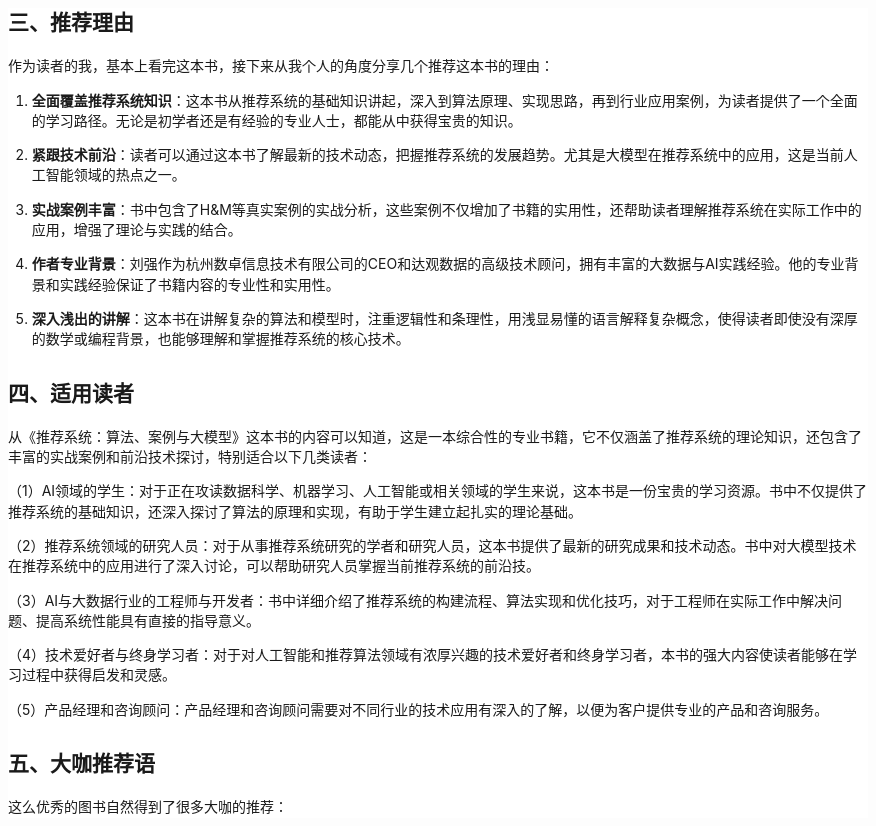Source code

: 

## 三、推荐理由

作为读者的我，基本上看完这本书，接下来从我个人的角度分享几个推荐这本书的理由：

1. **全面覆盖推荐系统知识**：这本书从推荐系统的基础知识讲起，深入到算法原理、实现思路，再到行业应用案例，为读者提供了一个全面的学习路径。无论是初学者还是有经验的专业人士，都能从中获得宝贵的知识。

2. **紧跟技术前沿**：读者可以通过这本书了解最新的技术动态，把握推荐系统的发展趋势。尤其是大模型在推荐系统中的应用，这是当前人工智能领域的热点之一。

3. **实战案例丰富**：书中包含了H&M等真实案例的实战分析，这些案例不仅增加了书籍的实用性，还帮助读者理解推荐系统在实际工作中的应用，增强了理论与实践的结合。

4. **作者专业背景**：刘强作为杭州数卓信息技术有限公司的CEO和达观数据的高级技术顾问，拥有丰富的大数据与AI实践经验。他的专业背景和实践经验保证了书籍内容的专业性和实用性。

5. **深入浅出的讲解**：这本书在讲解复杂的算法和模型时，注重逻辑性和条理性，用浅显易懂的语言解释复杂概念，使得读者即使没有深厚的数学或编程背景，也能够理解和掌握推荐系统的核心技术。



## 四、适用读者

从《推荐系统：算法、案例与大模型》这本书的内容可以知道，这是一本综合性的专业书籍，它不仅涵盖了推荐系统的理论知识，还包含了丰富的实战案例和前沿技术探讨，特别适合以下几类读者：

（1）AI领域的学生：对于正在攻读数据科学、机器学习、人工智能或相关领域的学生来说，这本书是一份宝贵的学习资源。书中不仅提供了推荐系统的基础知识，还深入探讨了算法的原理和实现，有助于学生建立起扎实的理论基础。

（2）推荐系统领域的研究人员：对于从事推荐系统研究的学者和研究人员，这本书提供了最新的研究成果和技术动态。书中对大模型技术在推荐系统中的应用进行了深入讨论，可以帮助研究人员掌握当前推荐系统的前沿技。

（3）AI与大数据行业的工程师与开发者：书中详细介绍了推荐系统的构建流程、算法实现和优化技巧，对于工程师在实际工作中解决问题、提高系统性能具有直接的指导意义。

（4）技术爱好者与终身学习者：对于对人工智能和推荐算法领域有浓厚兴趣的技术爱好者和终身学习者，本书的强大内容使读者能够在学习过程中获得启发和灵感。

（5）产品经理和咨询顾问：产品经理和咨询顾问需要对不同行业的技术应用有深入的了解，以便为客户提供专业的产品和咨询服务。



## 五、大咖推荐语

这么优秀的图书自然得到了很多大咖的推荐：
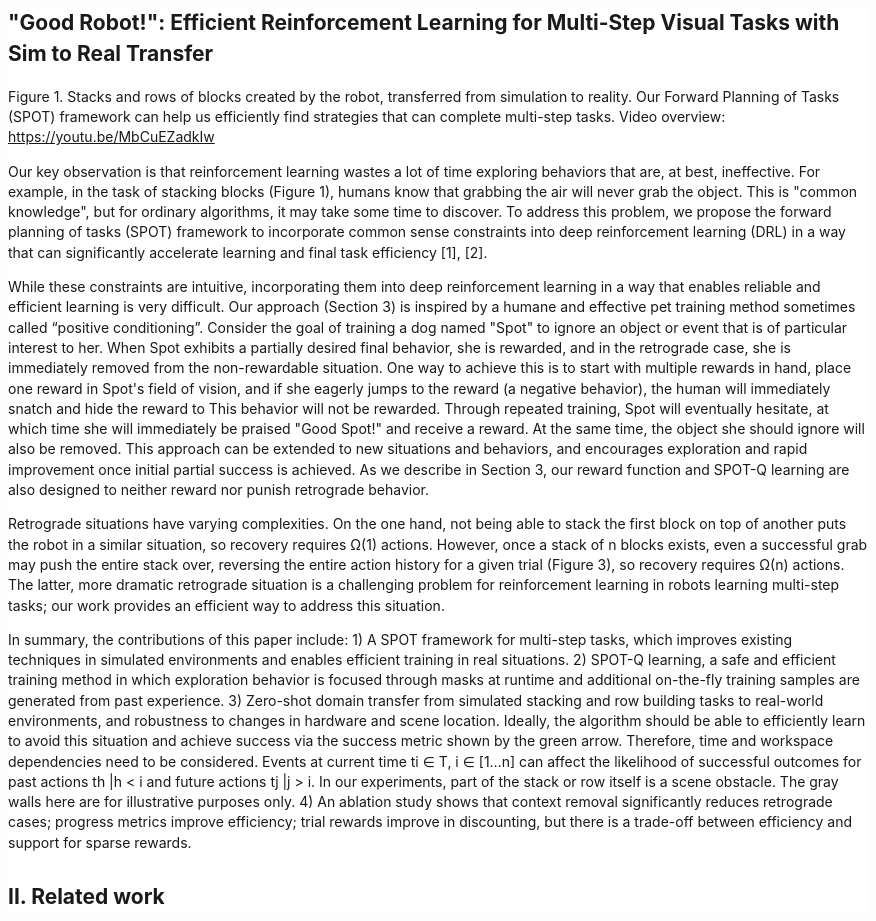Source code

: ## "Good Robot!": Efficient Reinforcement Learning for Multi-Step Visual Tasks with Sim to Real Transfer

Figure 1. Stacks and rows of blocks created by the robot, transferred from simulation to reality. Our Forward Planning of Tasks (SPOT) framework can help us efficiently find strategies that can complete multi-step tasks. Video overview: https://youtu.be/MbCuEZadkIw

Our key observation is that reinforcement learning wastes a lot of time exploring behaviors that are, at best, ineffective. For example, in the task of stacking blocks (Figure 1), humans know that grabbing the air will never grab the object. This is "common knowledge", but for ordinary algorithms, it may take some time to discover. To address this problem, we propose the forward planning of tasks (SPOT) framework to incorporate common sense constraints into deep reinforcement learning (DRL) in a way that can significantly accelerate learning and final task efficiency [1], [2].

While these constraints are intuitive, incorporating them into deep reinforcement learning in a way that enables reliable and efficient learning is very difficult. Our approach (Section 3) is inspired by a humane and effective pet training method sometimes called “positive conditioning”. Consider the goal of training a dog named "Spot" to ignore an object or event that is of particular interest to her. When Spot exhibits a partially desired final behavior, she is rewarded, and in the retrograde case, she is immediately removed from the non-rewardable situation. One way to achieve this is to start with multiple rewards in hand, place one reward in Spot's field of vision, and if she eagerly jumps to the reward (a negative behavior), the human will immediately snatch and hide the reward to This behavior will not be rewarded. Through repeated training, Spot will eventually hesitate, at which time she will immediately be praised "Good Spot!" and receive a reward. At the same time, the object she should ignore will also be removed. This approach can be extended to new situations and behaviors, and encourages exploration and rapid improvement once initial partial success is achieved. As we describe in Section 3, our reward function and SPOT-Q learning are also designed to neither reward nor punish retrograde behavior.

Retrograde situations have varying complexities. On the one hand, not being able to stack the first block on top of another puts the robot in a similar situation, so recovery requires Ω(1) actions. However, once a stack of n blocks exists, even a successful grab may push the entire stack over, reversing the entire action history for a given trial (Figure 3), so recovery requires Ω(n) actions. The latter, more dramatic retrograde situation is a challenging problem for reinforcement learning in robots learning multi-step tasks; our work provides an efficient way to address this situation.

In summary, the contributions of this paper include: 1) A SPOT framework for multi-step tasks, which improves existing techniques in simulated environments and enables efficient training in real situations. 2) SPOT-Q learning, a safe and efficient training method in which exploration behavior is focused through masks at runtime and additional on-the-fly training samples are generated from past experience. 3) Zero-shot domain transfer from simulated stacking and row building tasks to real-world environments, and robustness to changes in hardware and scene location. Ideally, the algorithm should be able to efficiently learn to avoid this situation and achieve success via the success metric shown by the green arrow. Therefore, time and workspace dependencies need to be considered. Events at current time ti ∈ T, i ∈ [1…n] can affect the likelihood of successful outcomes for past actions th |h &lt; i and future actions tj |j > i. In our experiments, part of the stack or row itself is a scene obstacle. The gray walls here are for illustrative purposes only. 4) An ablation study shows that context removal significantly reduces retrograde cases; progress metrics improve efficiency; trial rewards improve in discounting, but there is a trade-off between efficiency and support for sparse rewards.

## II. Related work
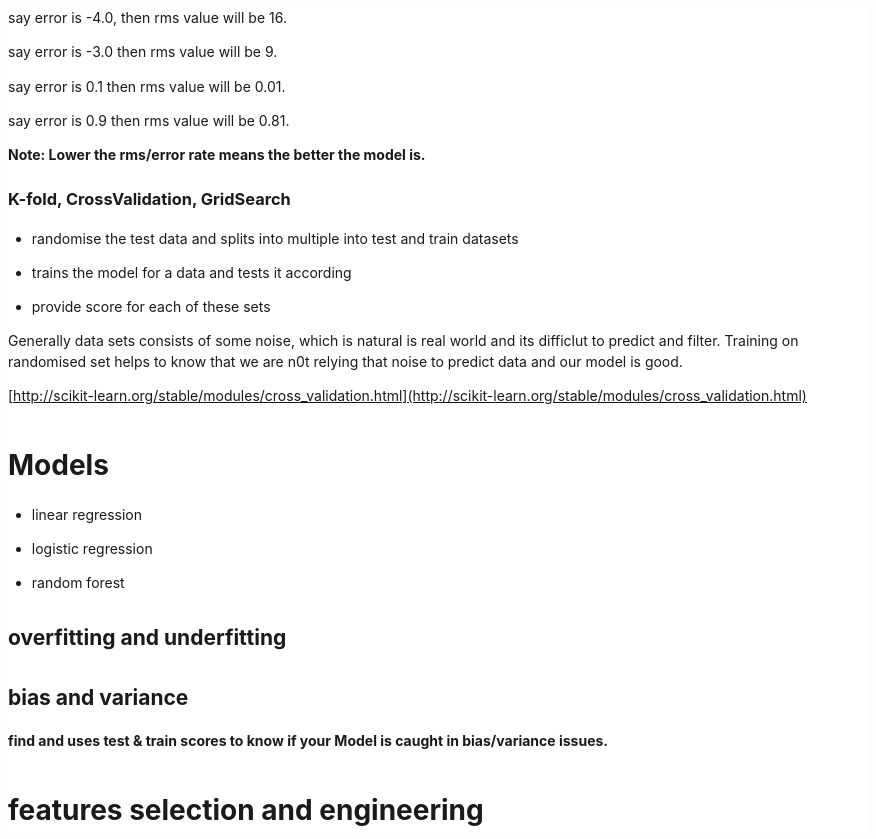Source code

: say error is -4.0, then rms value will be 16.

say error is -3.0 then rms value will be 9.

say error is 0.1 then rms value will be 0.01.

say error is 0.9 then rms value will be 0.81.

**Note: Lower the rms/error rate means the better the model is.**


### K-fold, CrossValidation, GridSearch





	
  * randomise the test data and splits into multiple into test and train datasets

	
  * trains the model for a data and tests it according

	
  * provide score for each of these sets


Generally data sets consists of some noise, which is natural is real world and its difficlut to predict and filter. Training on randomised set helps to know that we are n0t relying that noise to predict data and our model is good.

[http://scikit-learn.org/stable/modules/cross_validation.html](http://scikit-learn.org/stable/modules/cross_validation.html)


# Models





	
  * linear regression

	
  * logistic regression

	
  * random forest




## overfitting and underfitting




## bias and variance


**find and uses test & train scores to know if your Model is caught in bias/variance issues.**


# features selection and engineering
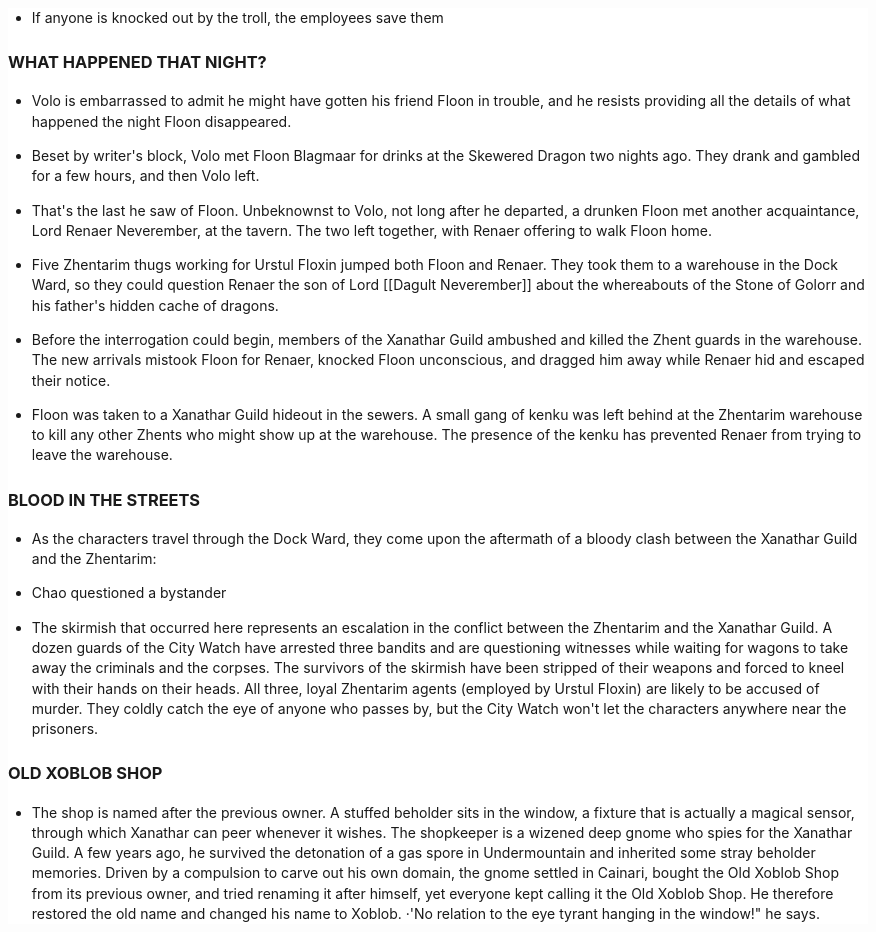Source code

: - If anyone is knocked out by the troll, the employees save them
    

### WHAT HAPPENED THAT NIGHT?

- Volo is embarrassed to admit he might have gotten his friend Floon in trouble, and he resists providing all the details of what happened the night Floon disappeared.
    
- Beset by writer's block, Volo met Floon Blagmaar for drinks at the Skewered Dragon two nights ago. They drank and gambled for a few hours, and then Volo left.
    
- That's the last he saw of Floon. Unbeknownst to Volo, not long after he departed, a drunken Floon met another acquaintance, Lord Renaer Neverember, at the tavern. The two left together, with Renaer offering to walk Floon home.
    
- Five Zhentarim thugs working for Urstul Floxin jumped both Floon and Renaer. They took them to a warehouse in the Dock Ward, so they could question Renaer the son of Lord [[Dagult Neverember]] about the whereabouts of the Stone of Golorr and his father's hidden cache of dragons. 
    
- Before the interrogation could begin, members of the Xanathar Guild ambushed and killed the Zhent guards in the warehouse. The new arrivals mistook Floon for Renaer, knocked Floon unconscious, and dragged him away while Renaer hid and escaped their notice.
    
- Floon was taken to a Xanathar Guild hideout in the sewers. A small gang of kenku was left behind at the Zhentarim warehouse to kill any other Zhents who might show up at the warehouse. The presence of the kenku has prevented Renaer from trying to leave the warehouse.
    

  

### BLOOD IN THE STREETS

- As the characters travel through the Dock Ward, they come upon the aftermath of a bloody clash between the Xanathar Guild and the Zhentarim: 
    
- Chao questioned a bystander
    
- The skirmish that occurred here represents an escalation in the conflict between the Zhentarim and the Xanathar Guild. A dozen guards of the City Watch have arrested three bandits and are questioning witnesses while waiting for wagons to take away the criminals and the corpses. The survivors of the skirmish have been stripped of their weapons and forced to kneel with their hands on their heads. All three, loyal Zhentarim agents (employed by Urstul Floxin) are likely to be accused of murder. They coldly catch the eye of anyone who passes by, but the City Watch won't let the characters anywhere near the prisoners.
    

  

### OLD XOBLOB SHOP

- The shop is named after the previous owner. A stuffed beholder sits in the window, a fixture that is actually a magical sensor, through which Xanathar can peer whenever it wishes. The shopkeeper is a wizened deep gnome who spies for the Xanathar Guild. A few years ago, he survived the detonation of a gas spore in Undermountain and inherited some stray beholder memories. Driven by a compulsion to carve out his own domain, the gnome settled in Cainari, bought the Old Xoblob Shop from its previous owner, and tried renaming it after himself, yet everyone kept calling it the Old Xoblob Shop. He therefore restored the old name and changed his name to Xoblob. ·'No relation to the eye tyrant hanging in the window!" he says.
------------
> _Exercise prompt_:
Skip every picture and return the lines above from the top through the one that contains "Our key observation".

> _Response_:
Source code

: 

## 三、推荐理由

作为读者的我，基本上看完这本书，接下来从我个人的角度分享几个推荐这本书的理由：

1. **全面覆盖推荐系统知识**：这本书从推荐系统的基础知识讲起，深入到算法原理、实现思路，再到行业应用案例，为读者提供了一个全面的学习路径。无论是初学者还是有经验的专业人士，都能从中获得宝贵的知识。

2. **紧跟技术前沿**：读者可以通过这本书了解最新的技术动态，把握推荐系统的发展趋势。尤其是大模型在推荐系统中的应用，这是当前人工智能领域的热点之一。

3. **实战案例丰富**：书中包含了H&M等真实案例的实战分析，这些案例不仅增加了书籍的实用性，还帮助读者理解推荐系统在实际工作中的应用，增强了理论与实践的结合。

4. **作者专业背景**：刘强作为杭州数卓信息技术有限公司的CEO和达观数据的高级技术顾问，拥有丰富的大数据与AI实践经验。他的专业背景和实践经验保证了书籍内容的专业性和实用性。

5. **深入浅出的讲解**：这本书在讲解复杂的算法和模型时，注重逻辑性和条理性，用浅显易懂的语言解释复杂概念，使得读者即使没有深厚的数学或编程背景，也能够理解和掌握推荐系统的核心技术。



## 四、适用读者

从《推荐系统：算法、案例与大模型》这本书的内容可以知道，这是一本综合性的专业书籍，它不仅涵盖了推荐系统的理论知识，还包含了丰富的实战案例和前沿技术探讨，特别适合以下几类读者：

（1）AI领域的学生：对于正在攻读数据科学、机器学习、人工智能或相关领域的学生来说，这本书是一份宝贵的学习资源。书中不仅提供了推荐系统的基础知识，还深入探讨了算法的原理和实现，有助于学生建立起扎实的理论基础。

（2）推荐系统领域的研究人员：对于从事推荐系统研究的学者和研究人员，这本书提供了最新的研究成果和技术动态。书中对大模型技术在推荐系统中的应用进行了深入讨论，可以帮助研究人员掌握当前推荐系统的前沿技。

（3）AI与大数据行业的工程师与开发者：书中详细介绍了推荐系统的构建流程、算法实现和优化技巧，对于工程师在实际工作中解决问题、提高系统性能具有直接的指导意义。

（4）技术爱好者与终身学习者：对于对人工智能和推荐算法领域有浓厚兴趣的技术爱好者和终身学习者，本书的强大内容使读者能够在学习过程中获得启发和灵感。

（5）产品经理和咨询顾问：产品经理和咨询顾问需要对不同行业的技术应用有深入的了解，以便为客户提供专业的产品和咨询服务。



## 五、大咖推荐语

这么优秀的图书自然得到了很多大咖的推荐：
Source code

: ## "Good Robot!": Efficient Reinforcement Learning for Multi-Step Visual Tasks with Sim to Real Transfer

Figure 1. Stacks and rows of blocks created by the robot, transferred from simulation to reality. Our Forward Planning of Tasks (SPOT) framework can help us efficiently find strategies that can complete multi-step tasks. Video overview: https://youtu.be/MbCuEZadkIw

Our key observation is that reinforcement learning wastes a lot of time exploring behaviors that are, at best, ineffective. For example, in the task of stacking blocks (Figure 1), humans know that grabbing the air will never grab the object. This is "common knowledge", but for ordinary algorithms, it may take some time to discover. To address this problem, we propose the forward planning of tasks (SPOT) framework to incorporate common sense constraints into deep reinforcement learning (DRL) in a way that can significantly accelerate learning and final task efficiency [1], [2].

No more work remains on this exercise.